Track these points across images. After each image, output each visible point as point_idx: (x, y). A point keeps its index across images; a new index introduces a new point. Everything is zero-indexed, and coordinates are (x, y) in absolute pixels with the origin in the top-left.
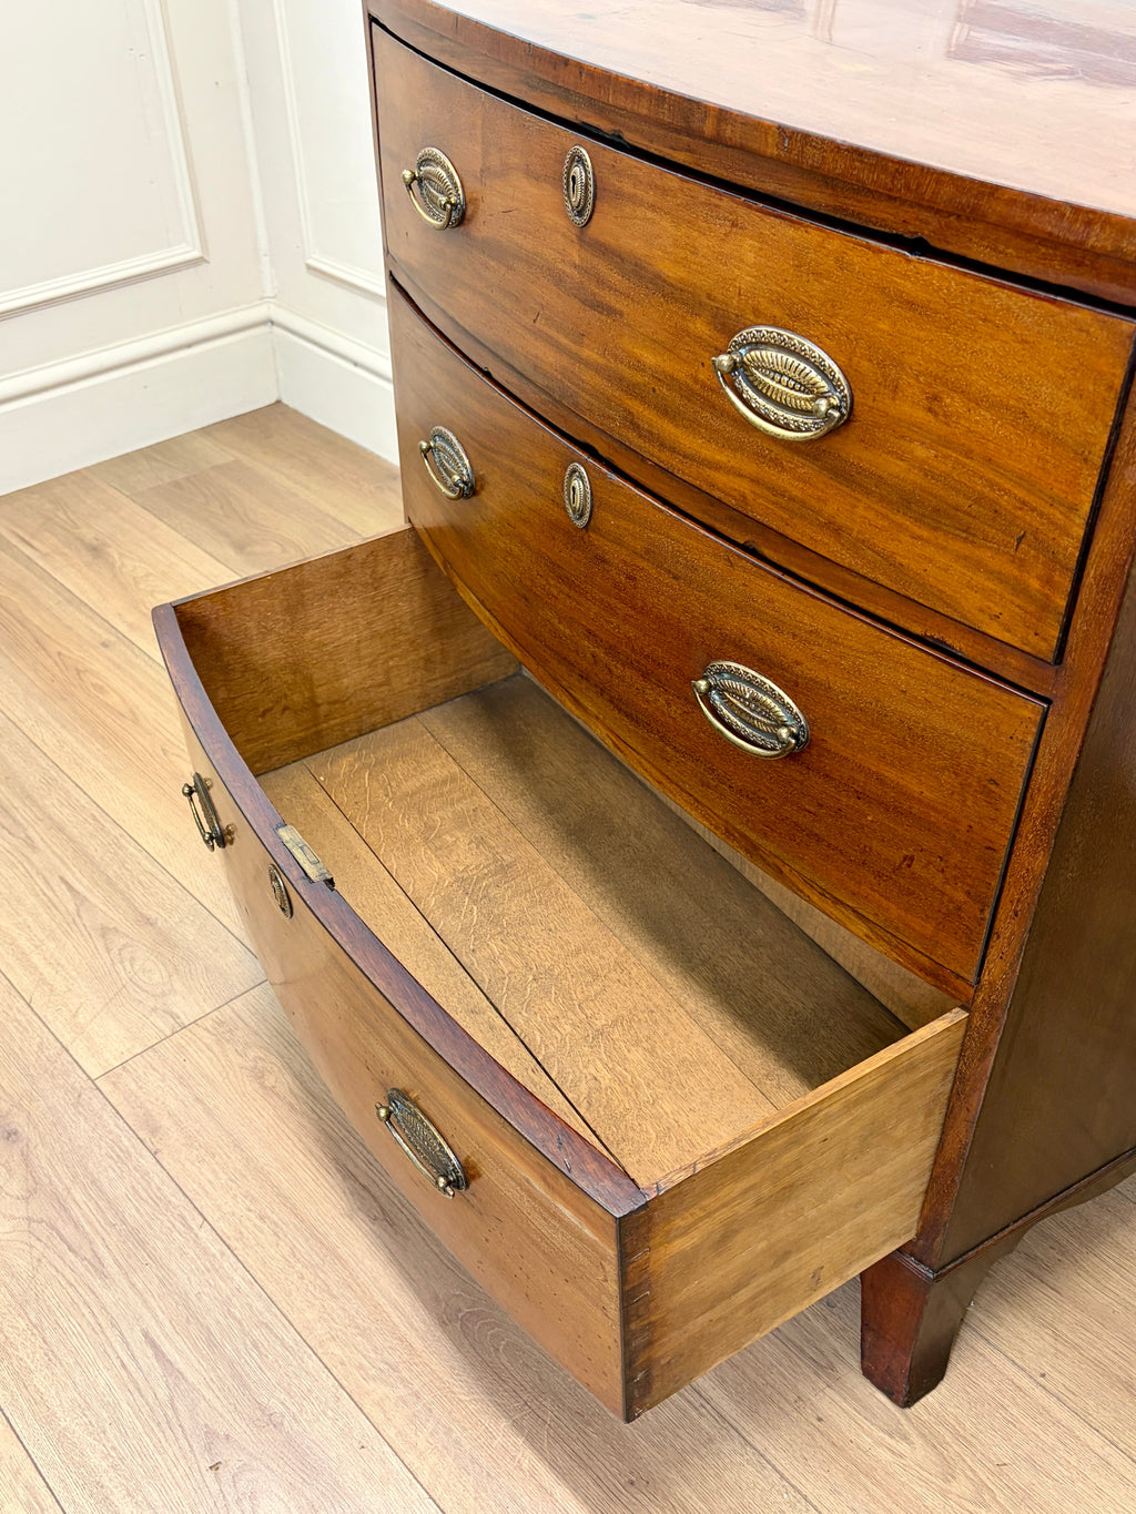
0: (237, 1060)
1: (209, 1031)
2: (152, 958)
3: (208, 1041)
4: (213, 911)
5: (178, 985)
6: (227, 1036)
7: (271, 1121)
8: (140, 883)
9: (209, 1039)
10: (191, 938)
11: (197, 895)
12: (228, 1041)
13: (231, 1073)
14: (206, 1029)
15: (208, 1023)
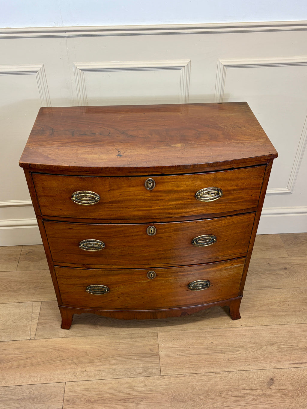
0: (81, 403)
1: (68, 405)
2: (35, 405)
3: (71, 407)
4: (34, 383)
5: (49, 404)
6: (73, 401)
7: (104, 406)
8: (7, 394)
9: (71, 406)
10: (37, 393)
11: (26, 384)
12: (74, 402)
13: (84, 407)
14: (67, 405)
15: (66, 403)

• • • • •

**Task brief**:
Write out the material above once more, exactly as it reads, with no pictures.

**Completed exercise**:
Track these points across images. After each image, output each visible point as point_idx: (x, y). A point keeps its index across images; a new index introduces a new point. Everything is zero-indexed, and coordinates are (x, y) in absolute pixels with the origin in the top-left.
0: (237, 1060)
1: (209, 1031)
2: (152, 958)
3: (208, 1041)
4: (213, 911)
5: (178, 985)
6: (227, 1036)
7: (271, 1121)
8: (140, 883)
9: (209, 1039)
10: (191, 938)
11: (197, 895)
12: (228, 1041)
13: (231, 1073)
14: (206, 1029)
15: (208, 1023)
0: (81, 403)
1: (68, 405)
2: (35, 405)
3: (71, 407)
4: (34, 383)
5: (49, 404)
6: (73, 401)
7: (104, 406)
8: (7, 394)
9: (71, 406)
10: (37, 393)
11: (26, 384)
12: (74, 402)
13: (84, 407)
14: (67, 405)
15: (66, 403)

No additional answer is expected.